The last may be restated as a true golden rule:

“Do nothing unto others, ever!”
-or-
Mind your own business!

  1. It is immoral to allow another individual to interfere in one’s own life by any means. Rational discourse is not interference—everything else is. It is morally necessary to protect oneself, and ones property from such interference, by the most rational and economic method possible, including force to any degree when no other method is possible.

Each of the ten moral principles above is discussed in detail in the series of articles beginning with “Living Morally: The Practical Application Of Moral Principles; Must Choose.”

These are moral or ethical principles. They are not commandments, not instructions, and not rules. No one is required to observe any of these principles, but no one can evade them without consequence or penalty—not a penalty imposed by some agency or by anyone else, but a penalty imposed by reality itself.

Are these principles hard? Yes they’re hard and yes they are demanding, as hard and demanding as life itself. To evade them is to evade life. No moral individual regards them as limits or restrictions on their life, however, because they are the means of achieving and being all that life makes possible. Living by these principles is the only way to live a life that is worth living.

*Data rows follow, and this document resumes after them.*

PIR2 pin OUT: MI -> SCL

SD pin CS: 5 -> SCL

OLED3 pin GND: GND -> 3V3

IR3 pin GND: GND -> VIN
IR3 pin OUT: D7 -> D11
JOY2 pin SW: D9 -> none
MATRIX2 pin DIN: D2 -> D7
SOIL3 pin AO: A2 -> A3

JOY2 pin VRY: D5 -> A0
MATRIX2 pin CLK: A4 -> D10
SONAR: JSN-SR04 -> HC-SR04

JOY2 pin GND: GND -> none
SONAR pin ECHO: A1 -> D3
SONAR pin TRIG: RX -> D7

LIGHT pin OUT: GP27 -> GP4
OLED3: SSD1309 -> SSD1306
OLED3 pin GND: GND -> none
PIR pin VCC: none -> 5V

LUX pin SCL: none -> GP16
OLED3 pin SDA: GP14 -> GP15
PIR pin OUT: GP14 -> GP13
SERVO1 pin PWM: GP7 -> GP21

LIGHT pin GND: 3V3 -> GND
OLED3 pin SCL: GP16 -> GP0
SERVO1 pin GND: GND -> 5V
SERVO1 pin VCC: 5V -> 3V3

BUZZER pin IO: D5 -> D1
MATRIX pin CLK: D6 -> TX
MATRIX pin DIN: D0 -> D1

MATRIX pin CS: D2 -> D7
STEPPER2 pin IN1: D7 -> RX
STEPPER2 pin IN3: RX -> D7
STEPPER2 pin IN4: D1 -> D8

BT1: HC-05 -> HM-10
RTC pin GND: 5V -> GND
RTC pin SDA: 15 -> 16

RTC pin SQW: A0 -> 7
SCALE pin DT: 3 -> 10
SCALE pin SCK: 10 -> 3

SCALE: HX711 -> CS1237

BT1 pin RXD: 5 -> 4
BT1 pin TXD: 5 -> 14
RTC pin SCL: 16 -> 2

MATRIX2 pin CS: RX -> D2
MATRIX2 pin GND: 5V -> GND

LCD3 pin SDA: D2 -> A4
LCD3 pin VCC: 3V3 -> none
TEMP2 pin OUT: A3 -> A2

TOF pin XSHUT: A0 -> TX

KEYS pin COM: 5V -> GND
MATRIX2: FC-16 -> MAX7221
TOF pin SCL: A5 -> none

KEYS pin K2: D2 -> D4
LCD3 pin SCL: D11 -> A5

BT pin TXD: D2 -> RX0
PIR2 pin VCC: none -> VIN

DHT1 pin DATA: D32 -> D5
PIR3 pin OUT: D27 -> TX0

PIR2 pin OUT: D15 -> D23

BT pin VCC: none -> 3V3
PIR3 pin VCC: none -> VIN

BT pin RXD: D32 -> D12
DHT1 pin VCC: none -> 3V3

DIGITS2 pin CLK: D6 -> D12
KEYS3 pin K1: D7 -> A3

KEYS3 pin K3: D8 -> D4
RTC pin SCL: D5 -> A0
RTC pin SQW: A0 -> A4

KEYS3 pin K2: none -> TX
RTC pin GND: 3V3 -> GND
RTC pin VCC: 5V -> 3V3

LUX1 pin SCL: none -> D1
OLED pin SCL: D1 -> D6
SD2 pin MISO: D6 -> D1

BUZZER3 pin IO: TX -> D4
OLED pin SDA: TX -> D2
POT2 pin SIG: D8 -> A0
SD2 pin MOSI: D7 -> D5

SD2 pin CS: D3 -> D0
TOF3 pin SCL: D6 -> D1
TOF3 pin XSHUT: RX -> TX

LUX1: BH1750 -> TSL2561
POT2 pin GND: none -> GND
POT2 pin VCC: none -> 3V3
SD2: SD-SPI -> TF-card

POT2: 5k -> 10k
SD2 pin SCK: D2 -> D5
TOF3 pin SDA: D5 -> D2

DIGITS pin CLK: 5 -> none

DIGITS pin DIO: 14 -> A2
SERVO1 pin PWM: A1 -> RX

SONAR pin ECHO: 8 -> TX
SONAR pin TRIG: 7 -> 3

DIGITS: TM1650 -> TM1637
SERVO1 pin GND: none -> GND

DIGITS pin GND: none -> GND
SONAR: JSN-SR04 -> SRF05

Like all true principles, they are not limits or restrictions, but the keys that open the doors to possibilities that do not exist without them. Like the principles of mathematics that make it possible to answer questions about quantities and measurements which are impossible to answer without them, moral principles make it possible to know how to live successfully and without failure. Just as mathematical principles determine how mathematical problems must be solved successfully, and if the rules are violated, the mathematics will fail, so moral principles determine how one must choose and act to live successfully, and if the principles are violated, one’s life will fail. Mathematical principles are not restrictions on the mathematician, they are the means to his success; moral principles are not restrictions on an individual’s life, they are the means to his prosperity and happiness.